[REQUIRED ACTION] Starting at the first line of the data and ending at the line with "cataire. Pourtant, il", copy each line exactly. Include both of those lines, but no pictures.
*** Opening RECORDS TO PROCESS ***
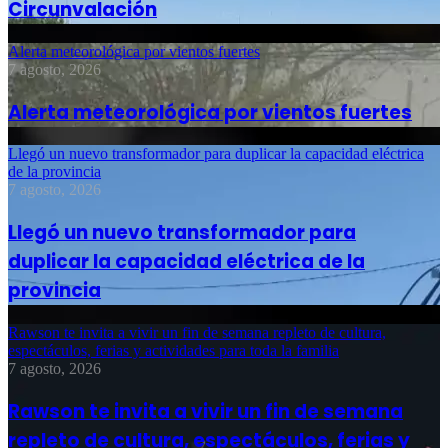
Circunvalación
Alerta meteorológica por vientos fuertes
7 agosto, 2026
Alerta meteorológica por vientos fuertes
Llegó un nuevo transformador para duplicar la capacidad eléctrica
de la provincia
7 agosto, 2026
Llegó un nuevo transformador para
duplicar la capacidad eléctrica de la
provincia
Rawson te invita a vivir un fin de semana repleto de cultura,
espectáculos, ferias y actividades para toda la familia
7 agosto, 2026
Rawson te invita a vivir un fin de semana
repleto de cultura, espectáculos, ferias y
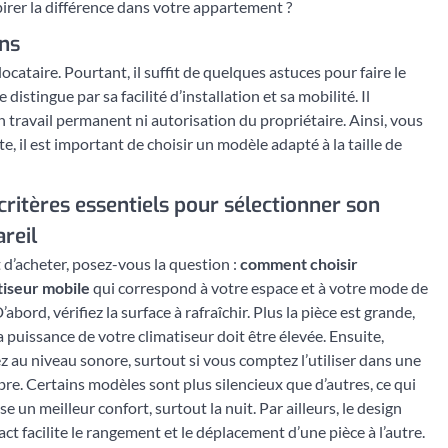
spirer la différence dans votre appartement ?
ins
cataire. Pourtant, il suffit de quelques astuces pour faire le
e distingue par sa facilité d’installation et sa mobilité. Il
n travail permanent ni autorisation du propriétaire. Ainsi, vous
 il est important de choisir un modèle adapté à la taille de
critères essentiels pour sélectionner son
reil
 d’acheter, posez-vous la question :
comment choisir
tiseur mobile
qui correspond à votre espace et à votre mode de
D’abord, vérifiez la surface à rafraîchir. Plus la pièce est grande,
a puissance de votre climatiseur doit être élevée. Ensuite,
z au niveau sonore, surtout si vous comptez l’utiliser dans une
re. Certains modèles sont plus silencieux que d’autres, ce qui
se un meilleur confort, surtout la nuit. Par ailleurs, le design
t facilite le rangement et le déplacement d’une pièce à l’autre.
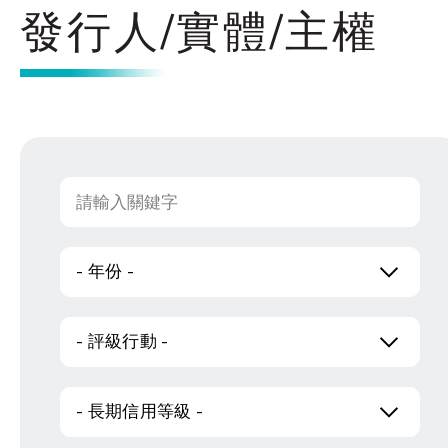
發行人/實體/主權
- 年份 -
- 評級行動 -
- 長期信用等級 -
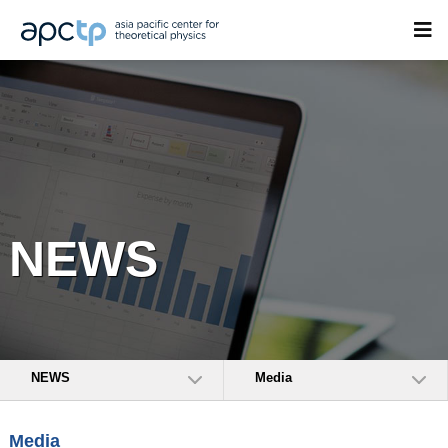
NEWS
NEWS
Media
Media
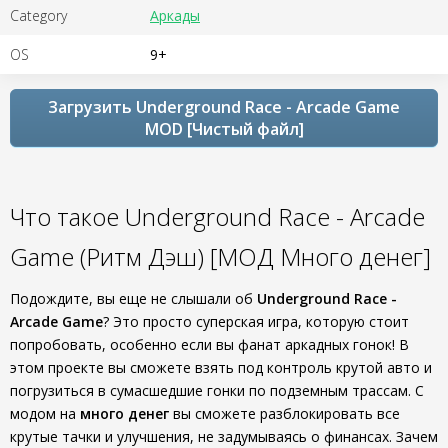
Category
Аркады
OS
9+
Загрузить Underground Race - Arcade Game
MOD [Чистый файл]
Что такое Underground Race - Arcade
Game (Ритм Дэш) [МОД Много денег]
Подождите, вы еще не слышали об
Underground Race -
Arcade Game
? Это просто суперская игра, которую стоит
попробовать, особенно если вы фанат аркадных гонок! В
этом проекте вы сможете взять под контроль крутой авто и
погрузиться в сумасшедшие гонки по подземным трассам. С
модом на
много денег
вы сможете разблокировать все
крутые тачки и улучшения, не задумываясь о финансах. Зачем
*** Closing RECORDS TO PROCESS ***
[RESPONSE AREA]
Circunvalación
Alerta meteorológica por vientos fuertes
7 agosto, 2026
Alerta meteorológica por vientos fuertes
Llegó un nuevo transformador para duplicar la capacidad eléctrica
de la provincia
7 agosto, 2026
Llegó un nuevo transformador para
duplicar la capacidad eléctrica de la
provincia
Rawson te invita a vivir un fin de semana repleto de cultura,
espectáculos, ferias y actividades para toda la familia
7 agosto, 2026
Rawson te invita a vivir un fin de semana
repleto de cultura, espectáculos, ferias y
spirer la différence dans votre appartement ?
ins
cataire. Pourtant, il suffit de quelques astuces pour faire le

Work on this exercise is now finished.